Gelegentlich müssen auch schwer zugängliche Dinge mal sauber gemacht und nachgesehen werden. Nützt ja nix, wenn man noch eine Weile Freude dran haben will. Wo im Haushalt dann die Treppenleiter zum Einsatz kommt, braucht es bei Kirchen schon ein Gerüst – und einen Kran. Zumindest wenn man wie jetzt in Kornelimünster eine Figur vom Dach herunterholen will.
Genauer gesagt die Figur des heiligen Kornelius, von März 251 bis Juni 253 Bischof von Rom, Namensgeber für den heutigen Stadtteil von Aachen und Pfarrpatron der dortigen Propsteikirche, in der auch seine Reliquien verehrt werden. In Lebensgröße steht sie auf der Korneliuskapelle der Kirche in geschätzt 20 Metern Höhe. Von hier aus schaut der Heilige golden glänzend mit päpstlicher Tiara, Stab und Korneliushorn den Blick gen Osten gewandt über Kornelimünster und das Umland. Es scheint, als wache er über die Menschen, die zu seinen Füßen leben. Ein zutiefst beruhigendes Gefühl, wie nicht nur Michael Marx, seit Kurzem Pfarrvikar in Kornelimünster, findet. Viele aus der Gemeinde hätten nach der Flutkatastrophe im vergangenen Jahr gemeint, diese sei schlimm gewesen, aber Kornelius habe sie doch vor noch Schlimmerem bewahrt.
Und nun soll er von seinem angestammten Platz herunter, um ihn zu reinigen und zu sanieren. Eine Aktion, die seit drei Jahren geplant ist. Weil ein Gerüst in der Größenordnung nicht ganz billig ist – rund 500000 Euro soll das gesamte Vorhaben kosten, von denen 150000 Euro der Bund beisteuert – sollen außerdem Schäden an Dach, Fenstereinfassungen und Mauerwerk begutachtet und behoben werden (Bild 1).

Bereitgestellte Daten:
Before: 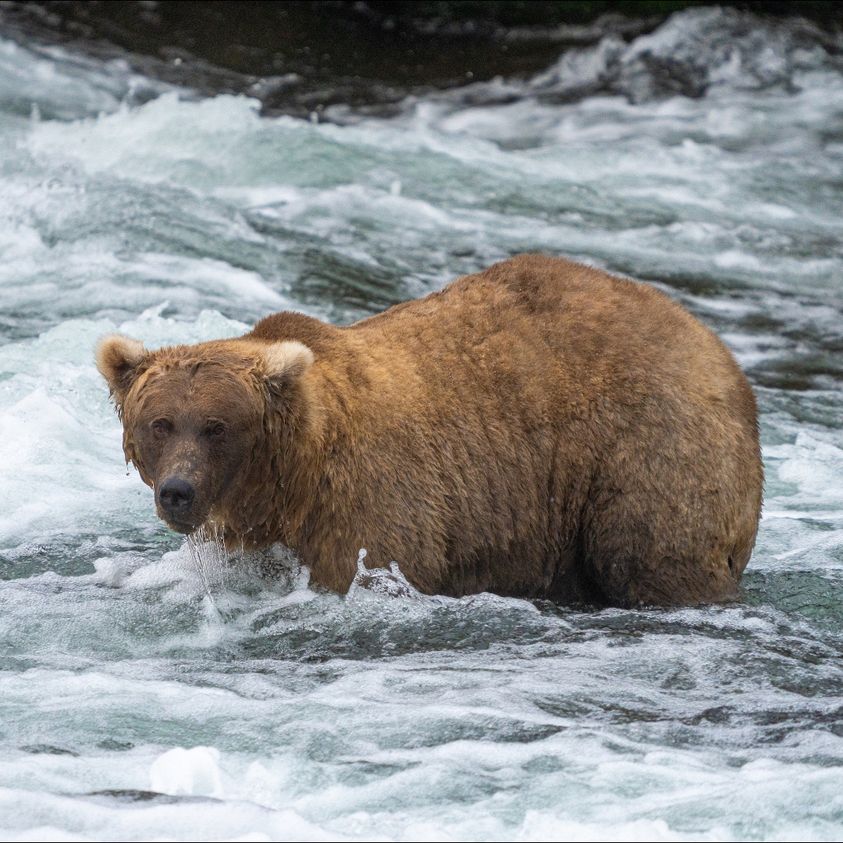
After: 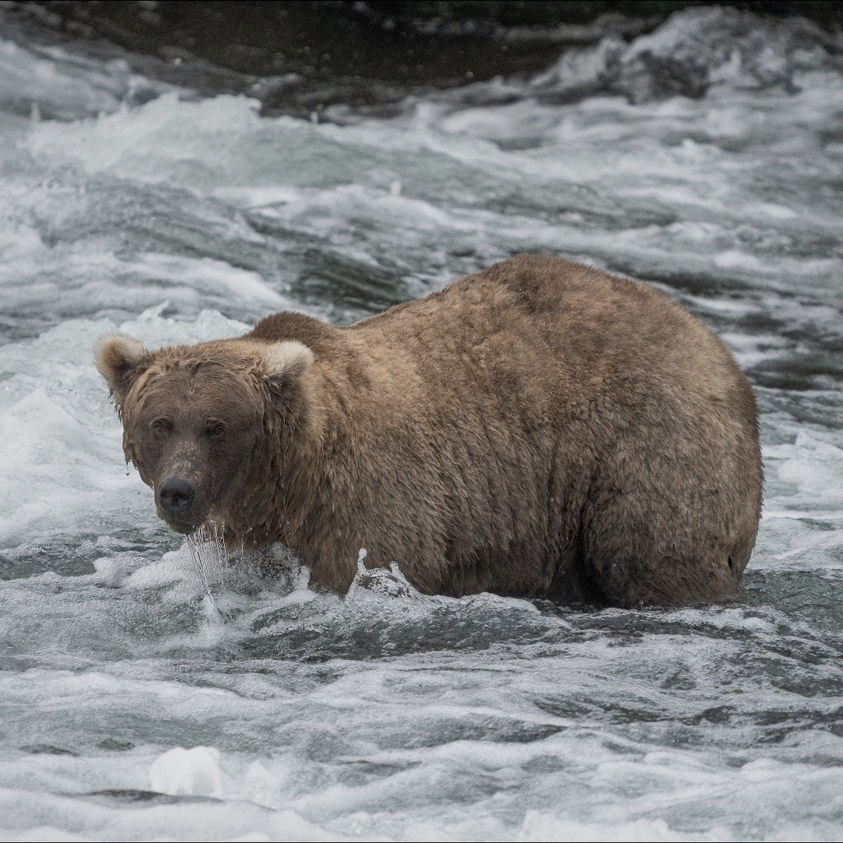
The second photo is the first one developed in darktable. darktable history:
local contrast: mode bilateral grid, contrast 20, coarseness 50, detail 120%, midtone range 0.2
exposure: exposure -0.293 EV, compensate highlight preservation false
shadows and highlights: on, module defaults
color zones: curves: ch1 [(0, 0.292) (0.001, 0.292) (0.2, 0.264) (0.4, 0.248) (0.6, 0.248) (0.8, 0.264) (0.999, 0.292) (1, 0.292)]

Aufgabenstellung:
Erläutern Sie anhand des Textes über die Korneliusfigur in Kornelimünster, weshalb bei dem Vorhaben zusätzlich Dach, Fenstereinfassungen und Mauerwerk begutachtet werden sollen.

Ergebnis der Aufgabe:
Ein Gerüst in dieser Größenordnung ist nicht ganz billig. Deshalb sollen bei der Aktion außerdem Schäden an Dach, Fenstereinfassungen und Mauerwerk begutachtet und behoben werden. Das gesamte Vorhaben soll rund 500000 Euro kosten, von denen der Bund 150000 Euro beisteuert.